Nach dem Einrenken empfehlen die Autoren zur Schmerzreduktion und besseren Abheilung möglicher Gewebsschäden eine einwöchige Immobilisation. Ob sich dadurch ein erneutes Auskugeln verhindern lässt, bleibt noch unklar. Bis zu 40 % aller Betroffenen erleiden ein Rezidiv, besonders gefährdet sind Patienten ≤ 40 Jahre, Männer und Personen mit hypermobilen Gelenken. Mehr als 85 % der erneuten Dislokationen ereignen sich innerhalb der ersten zwei Jahre.
Die Rezidivprophylaxe kann konservativ oder operativ erfolgen. Der physiotherapeutische Ansatz beruht auf einer gezielten Kräftigung der Schultermuskulatur. Bei der arthroskopischen Operation werden Kapsel und Labrum repariert – im Bedarfsfall mit zusätzlicher Tenomyodese der M.-infraspinatus-Sehne bzw. ossärer Augmentation.

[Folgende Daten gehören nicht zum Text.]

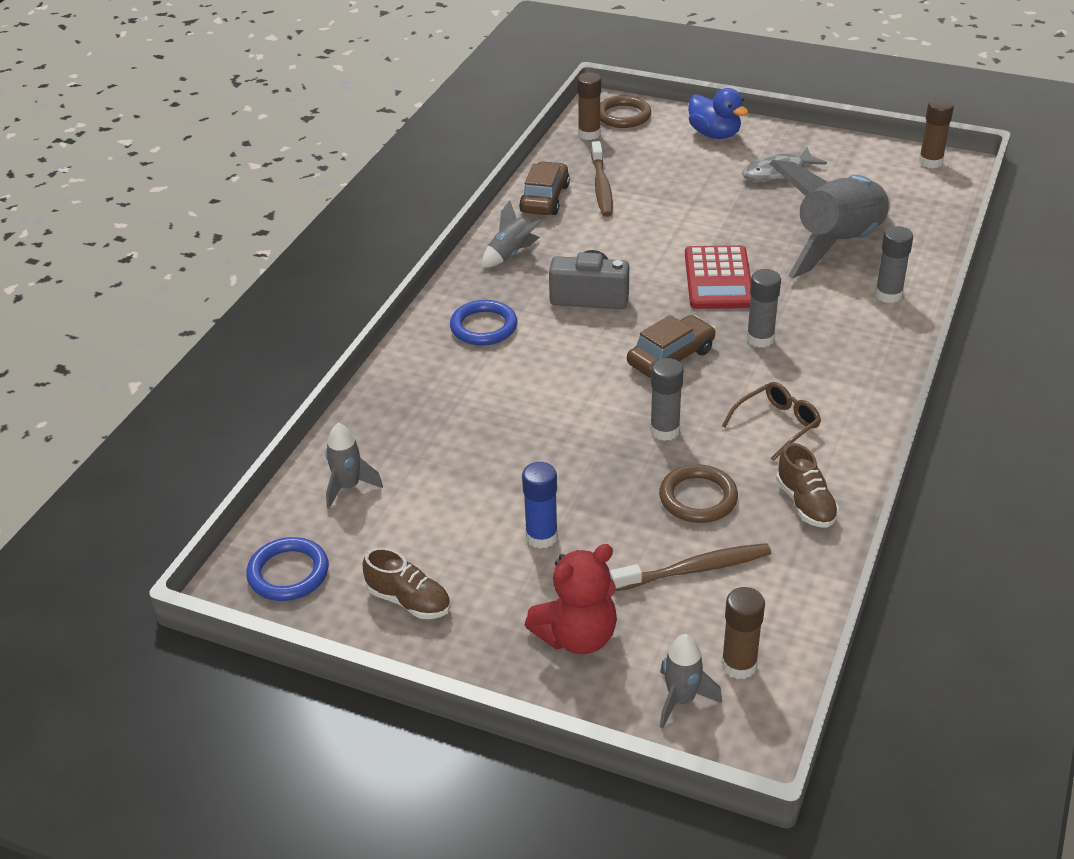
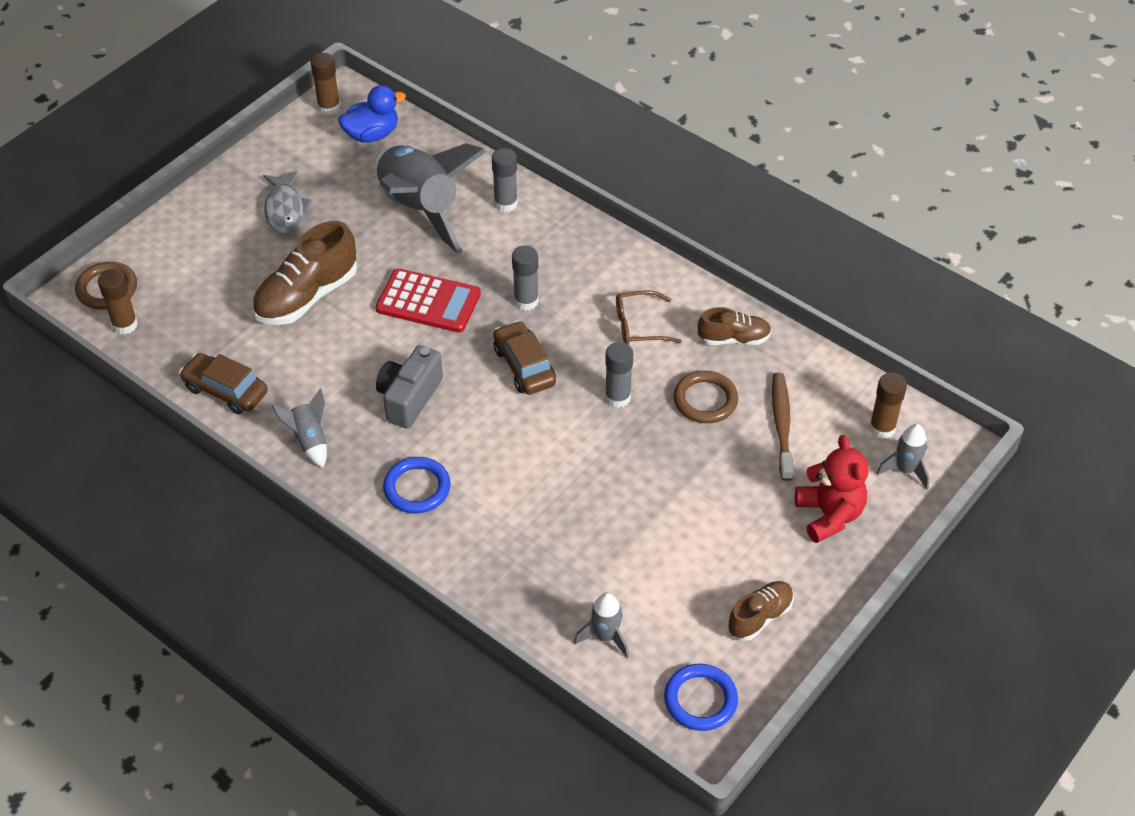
camera: 75 degrees left, 10 degrees up
(541, 537) = (715, 511): blue glue stick -> none
(601, 186) = (230, 341): brown toothbrush -> none
(679, 211) = (307, 296): none -> brown shoe
(714, 134) = (189, 231): blue duck -> blue duck (372, 134)
(777, 425) = (639, 326): brown glasses -> brown glasses turned 75 degrees counterclockwise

Nutzen einer Operation bei Älteren unklar
Junge aktive Patienten und Sportler profitieren eher von einer chirurgischen Sanierung. Über 40-Jährige erleiden seltener eine erneute Luxation. Deshalb genügt in dieser Gruppe eventuell eine konservative Therapie. Allerdings liegen bisher nur wenige Daten zu Nutzen und Risiken des chirurgischen Vorgehens bei Älteren vor. Ausserdem weiss man nicht, ob die Operation die Gefahr einer Postluxationsarthrose stärker reduziert als eine Physiotherapie. Die Autoren plädieren deshalb dafür, die Entscheidung für die eine oder andere Strategie immer gemeinsam mit dem Patienten zu treffen und wenn möglich seine Vorlieben zu berücksichtigen.
Verweij LPE et al. BMJ 2020; 371: m4485.